“Steady by jerks” was the catch phrase of a certain Pierpont Ph.D. and farmer I knew in my youth. That phrase sums up recent trading on the Chicago Board of Trade.
Grain prices go up, make new contract highs and then go sharply lower. Sometimes this is because of spec fund selling when we go up; sometimes we struggle to explain the wide swings in the market.
Such was the situation last week, as corn futures gained 171⁄2 cents on the May contract, and the December contract gained 12 cents. In the process, we made new contract highs for each, with the May at $5.95 and the December at $5.033⁄4.
Then, we traded lower until going into the morning of April 13 when the May futures were down to $5.651⁄2 and the December contract was down to $4.943⁄4. We were trading up three for each, at $5.72 and $4.991⁄2 respectively.
The trend for several months has been “steady by jerks.” We keep getting higher, but with large swings in prices. The market seems driven to go higher by fundamental factors, then corrected lower by technical ones.
We focus on tightening supplies and the trend of the U.S. Department of Agriculture to lower carryout, especially for corn, and then we focus on the higher chart numbers and sell off.
The highs April 9 in corn prices came with the latest USDA supply and demand report, and China talk. USDA lowered ending stocks from 1.504 billion to 1.354 billion bushels. This is the current estimate of what will be left in the country at the end of the current marketing year, Aug. 31.
Private sources have been talking about a carryout as low as 1.1 billion for a couple of months. Part of this assessment comes from cash traders’ information on Chinese export contracts. Some analysts have been dubious about the Chinese follow-through as far as actual delivery of the contracted grain, especially corn.
Remember, the large corn exports to China are unprecedented. They normally buy soybeans, but little corn. However, as the price continues to go up, the Chinese keep executing the contracts.
Now the only question that remains is do we and the Chinese have the infrastructure capacity to deliver all the contracted grain.
Soybeans, meanwhile, made no gains for the week.

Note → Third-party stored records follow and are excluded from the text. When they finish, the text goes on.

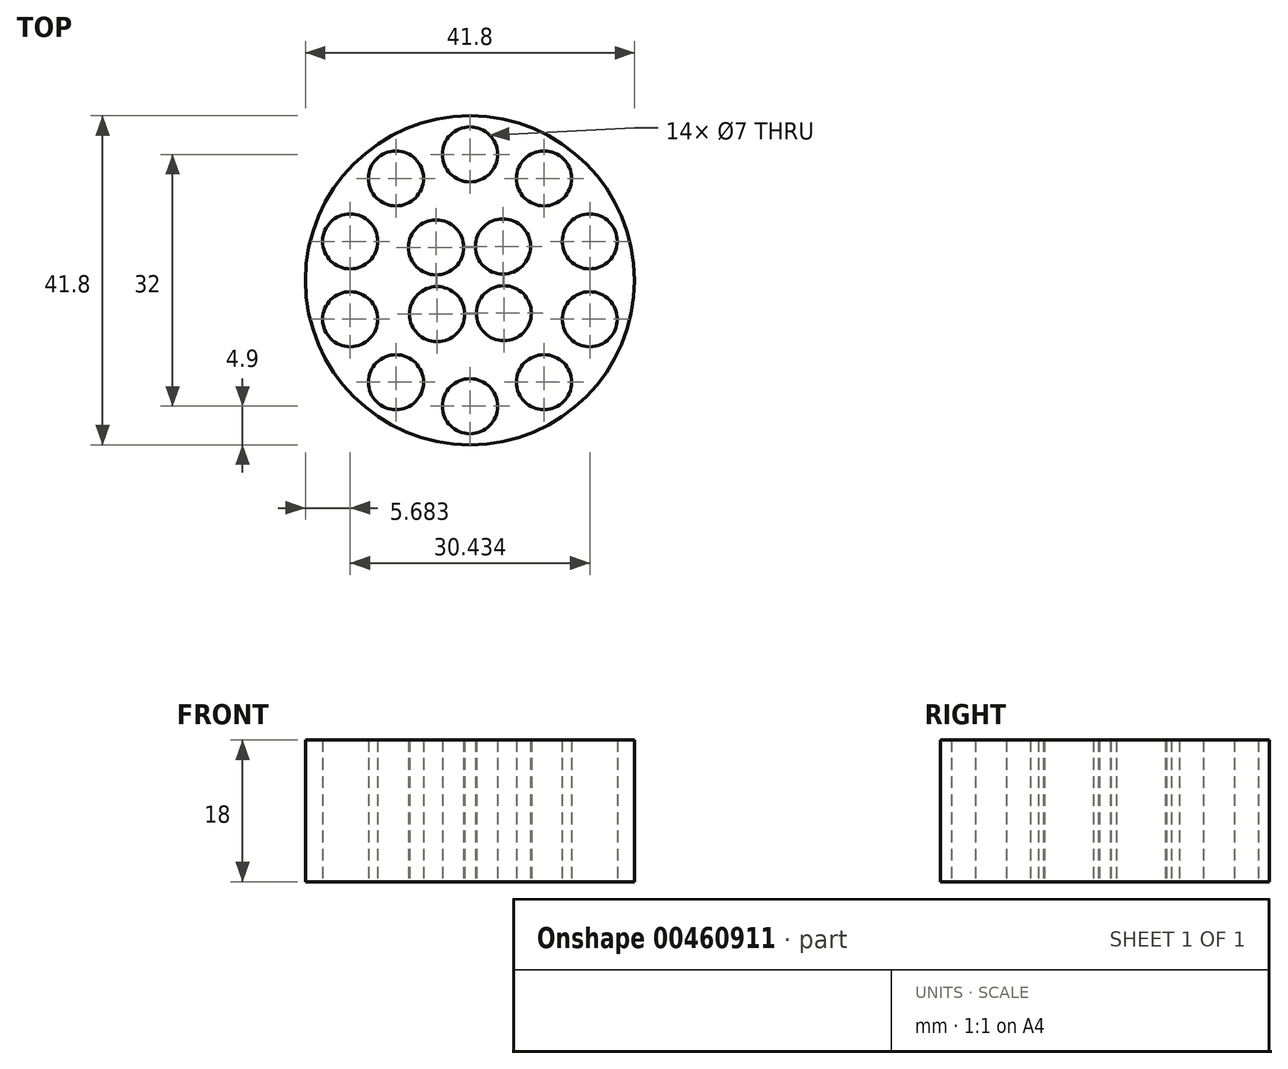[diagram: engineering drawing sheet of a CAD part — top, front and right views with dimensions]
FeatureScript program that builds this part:
annotation { "Feature Type Name" : "Feature", "Feature Type Description" : "" }
export const myFeature = defineFeature(function(context is Context, id is Id, definition is map)
    precondition{}
    {
        {
            var Q0;
            Q0=qCreatedBy(makeId("Top.planeOp"),FACE);
            var sketch = newSketch(context, id + "F0", { "sketchPlane" : qUnion([Q0])});
            skCircle(sketch, "E0", {"center": v(0, 0) * mm, "radius": 20.9 * mm});
            skCircle(sketch, "E1", {"center": v(0, 0) * mm, "radius": 6 * mm, "construction": true});
            skCircle(sketch, "E2", {"center": v(0, 0) * mm, "radius": 16 * mm, "construction": true});
            skCircle(sketch, "E3", {"center": v(0, 16) * mm, "radius": 3.5 * mm});
            skCircle(sketch, "E4", {"center": v(-4.3, 4.18) * mm, "radius": 3.5 * mm});
            skCircle(sketch, "E5.1.0", {"center": v(-9.4, 12.94) * mm, "radius": 3.5 * mm});
            skCircle(sketch, "E5.2.0", {"center": v(-15.22, 4.94) * mm, "radius": 3.5 * mm});
            skCircle(sketch, "E5.3.0", {"center": v(-15.22, -4.94) * mm, "radius": 3.5 * mm});
            skCircle(sketch, "E5.4.0", {"center": v(-9.4, -12.94) * mm, "radius": 3.5 * mm});
            skCircle(sketch, "E5.5.0", {"center": v(0, -16) * mm, "radius": 3.5 * mm});
            skCircle(sketch, "E5.6.0", {"center": v(9.4, -12.94) * mm, "radius": 3.5 * mm});
            skCircle(sketch, "E5.7.0", {"center": v(15.22, -4.94) * mm, "radius": 3.5 * mm});
            skCircle(sketch, "E5.8.0", {"center": v(15.22, 4.94) * mm, "radius": 3.5 * mm});
            skCircle(sketch, "E5.9.0", {"center": v(9.4, 12.94) * mm, "radius": 3.5 * mm});
            skCircle(sketch, "E6.1.0", {"center": v(-4.18, -4.3) * mm, "radius": 3.5 * mm});
            skCircle(sketch, "E6.2.0", {"center": v(4.3, -4.18) * mm, "radius": 3.5 * mm});
            skCircle(sketch, "E6.3.0", {"center": v(4.18, 4.3) * mm, "radius": 3.5 * mm});
            skSolve(sketch);
        }
        {
            var Q0;
            Q0=makeQuery(id+"F0.imprint","IMPRINT",FACE,{"disambiguationData":[TD([[makeQuery(id+"F0.imprint","IMPRINT",EDGE,{"derivedFrom":sQuery(id+"F0.wireOp",EDGE,"E0")}),1.0]])]});
            extrude(context, id + "F1", {"entities" : qUnion([Q0]), "depth" : 18 * mm, "offsetDistance" : 25 * mm});
        }
    });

Beans were actually down April 9 after the USDA report, on the estimate of a slightly higher Brazilian crop. Soybeans, also, have rallied on tight supplies, and the idea that we will import beans this summer to crush. Widespread reports have processors refusing forward sales contract in anticipation of the unknowns about the import costs and demand.
We made the last highs April 1, at $14.561⁄4 for the May contract against the contract high March 8 at $14.60. So, we confirmed the high and did not break it.

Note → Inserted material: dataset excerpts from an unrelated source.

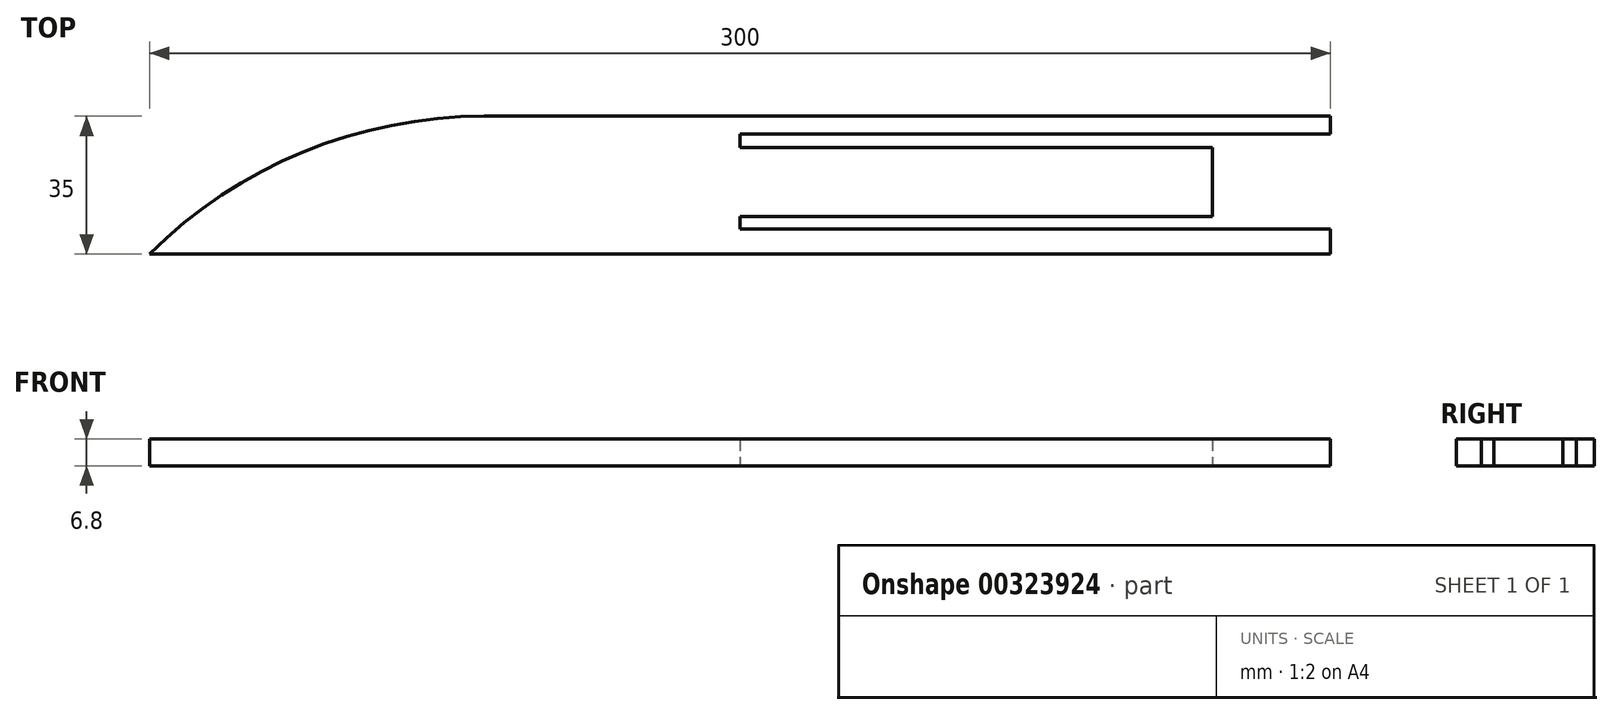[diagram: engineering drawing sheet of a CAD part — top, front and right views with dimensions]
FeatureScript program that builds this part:
annotation { "Feature Type Name" : "Feature", "Feature Type Description" : "" }
export const myFeature = defineFeature(function(context is Context, id is Id, definition is map)
    precondition{}
    {
        {
            var Q0;
            Q0=qCreatedBy(makeId("Top.planeOp"),FACE);
            var sketch = newSketch(context, id + "F0", { "sketchPlane" : qUnion([Q0])});
            skLineSegment(sketch, "E0.bottom", {"start": v(-150, 17.5) * mm, "end": v(150, 17.5) * mm});
            skLineSegment(sketch, "E0.top", {"start": v(-150, -17.5) * mm, "end": v(150, -17.5) * mm});
            skLineSegment(sketch, "E0.left", {"start": v(-150, 17.5) * mm, "end": v(-150, -17.5) * mm});
            skLineSegment(sketch, "E0.right", {"start": v(150, 17.5) * mm, "end": v(150, 12.91) * mm});
            skPoint(sketch, "E0.middle", {"position": v(0, 0) * mm});
            skLineSegment(sketch, "E1", {"start": v(0, 12.91) * mm, "end": v(150, 12.91) * mm});
            skLineSegment(sketch, "E2", {"start": v(0, 9.55) * mm, "end": v(150, 9.55) * mm});
            skLineSegment(sketch, "E3", {"start": v(0, 9.55) * mm, "end": v(0, 12.91) * mm});
            skLineSegment(sketch, "E4", {"start": v(0, -11.11) * mm, "end": v(150, -11.11) * mm});
            skLineSegment(sketch, "E5", {"start": v(150, -8.01) * mm, "end": v(0, -8.01) * mm});
            skLineSegment(sketch, "E6", {"start": v(0, -8.01) * mm, "end": v(0, -11.11) * mm});
            skLineSegment(sketch, "E7.trimOffspring", {"start": v(150, -11.11) * mm, "end": v(150, -17.5) * mm});
            skLineSegment(sketch, "E8.trimOffspring", {"start": v(150, 9.55) * mm, "end": v(150, -8.01) * mm});
            skSolve(sketch);
        }
        {
            var Q0;
            Q0=makeQuery(id+"F0.imprint","IMPRINT",FACE,{"disambiguationData":[TD([[makeQuery(id+"F0.imprint","IMPRINT",EDGE,{"derivedFrom":sQuery(id+"F0.wireOp",EDGE,"E0.bottom")}),-1.0]])]});
            extrude(context, id + "F1", {"entities" : qUnion([Q0]), "depth" : 6 * mm});
        }
        {
            var Q0;
            Q0=makeQuery(id+"F1.opExtrude","CAP_FACE",FACE,{"disambiguationData":[OSD([sQuery(id+"F0.wireOp",EDGE,"E0.bottom"),sQuery(id+"F0.wireOp",EDGE,"E0.top"),sQuery(id+"F0.wireOp",EDGE,"E0.left"),sQuery(id+"F0.wireOp",EDGE,"E0.right"),sQuery(id+"F0.wireOp",EDGE,"E1"),sQuery(id+"F0.wireOp",EDGE,"E2"),sQuery(id+"F0.wireOp",EDGE,"E3"),sQuery(id+"F0.wireOp",EDGE,"E4"),sQuery(id+"F0.wireOp",EDGE,"E5"),sQuery(id+"F0.wireOp",EDGE,"E6"),sQuery(id+"F0.wireOp",EDGE,"E7.trimOffspring"),sQuery(id+"F0.wireOp",EDGE,"E8.trimOffspring")])],"isStart":true});
            var Q1;
            Q1=makeQuery(id+"F1.opExtrude","CAP_FACE",FACE,{"disambiguationData":[OSD([sQuery(id+"F0.wireOp",EDGE,"E0.bottom"),sQuery(id+"F0.wireOp",EDGE,"E0.top"),sQuery(id+"F0.wireOp",EDGE,"E0.left"),sQuery(id+"F0.wireOp",EDGE,"E0.right"),sQuery(id+"F0.wireOp",EDGE,"E1"),sQuery(id+"F0.wireOp",EDGE,"E2"),sQuery(id+"F0.wireOp",EDGE,"E3"),sQuery(id+"F0.wireOp",EDGE,"E4"),sQuery(id+"F0.wireOp",EDGE,"E5"),sQuery(id+"F0.wireOp",EDGE,"E6"),sQuery(id+"F0.wireOp",EDGE,"E7.trimOffspring"),sQuery(id+"F0.wireOp",EDGE,"E8.trimOffspring")])],"isStart":false});
            extrude(context, id + "F2", {"entities" : qUnion([Q0, Q1]), "operationType" : NewBodyOperationType.ADD, "depth" : 0.8 * mm});
        }
        {
            var Q0;
            {var subQ0=sQuery(id+"F0.wireOp",EDGE,"E0.left");var subQ1=sQuery(id+"F0.wireOp",EDGE,"E0.bottom");Q0=makeQuery(id+"F2.boolean.opBoolean","MERGE",EDGE,{"derivedFrom":[makeQuery(id+"F1.opExtrude","SWEPT_EDGE",EDGE,{"disambiguationData":[OSD([subQ1,subQ0])]}),makeQuery(id+"F2.opExtrude","SWEPT_EDGE",EDGE,{"disambiguationData":[OSD([subQ1,subQ0]),TDD([makeQuery(id+"F1.opExtrude","CAP_VERTEX",VERTEX,{"disambiguationData":[OSD([subQ1,subQ0])],"isStart":true})])]})]});}
            fillet(context, id + "F3", {"entities" : qUnion([Q0]), "radius" : 120.7 * mm, "tangentPropagation" : true, "allowEdgeOverflow" : false});
        }
        {
            var Q0;
            {var subQ0=sQuery(id+"F0.wireOp",EDGE,"E8.trimOffspring");Q0=makeQuery(id+"F2.boolean.opBoolean","MERGE",FACE,{"derivedFrom":[makeQuery(id+"F1.opExtrude","SWEPT_FACE",FACE,{"disambiguationData":[OSD([subQ0])]}),makeQuery(id+"F2.opExtrude","SWEPT_FACE",FACE,{"disambiguationData":[OSD([subQ0]),TDD([makeQuery(id+"F1.opExtrude","CAP_EDGE",EDGE,{"disambiguationData":[OSD([subQ0])],"isStart":true})])]})]});}
            extrude(context, id + "F4", {"entities" : qUnion([Q0]), "operationType" : NewBodyOperationType.REMOVE, "oppositeDirection" : true, "depth" : 30 * mm});
        }
    });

We were trading May at $13.871⁄2 the morning of April 13. The new crop November futures contract continued to lag, at $12.57.
With last week’s report that we will not even plant 88 million acres of beans this spring, we can look for the November contract to gain on the nearby this summer until we get late enough on the calendar that speculation and hedging is more focused on the new crop.
Remember, in a big rally like this one, the big speculation is in the nearby months.
Spring weather continues to be unprecedented in Northeast Ohio. We are historically dry, although we had a couple of inches of rain April 10 and April 11.
It is notable how much primary tillage has been done, and how much fertilizer has been put down. I am even seeing NH3 preplant, which is unusual in our area. Spray rigs are putting on burndown, as grasses are already greening up. Drain tile are getting buried. Farmers are poised to plant, held back only by a calendar which tells them the snow has not ended.
Farther west, corn and beans are being planted, although I hope there is extra seed around if we get a cold snap. Soon we will be focused on planting the crop, not selling it.
Now is the time that some should be sold, although the calendar also tells us that we are likely to have the annual highs in the usual time frame in June.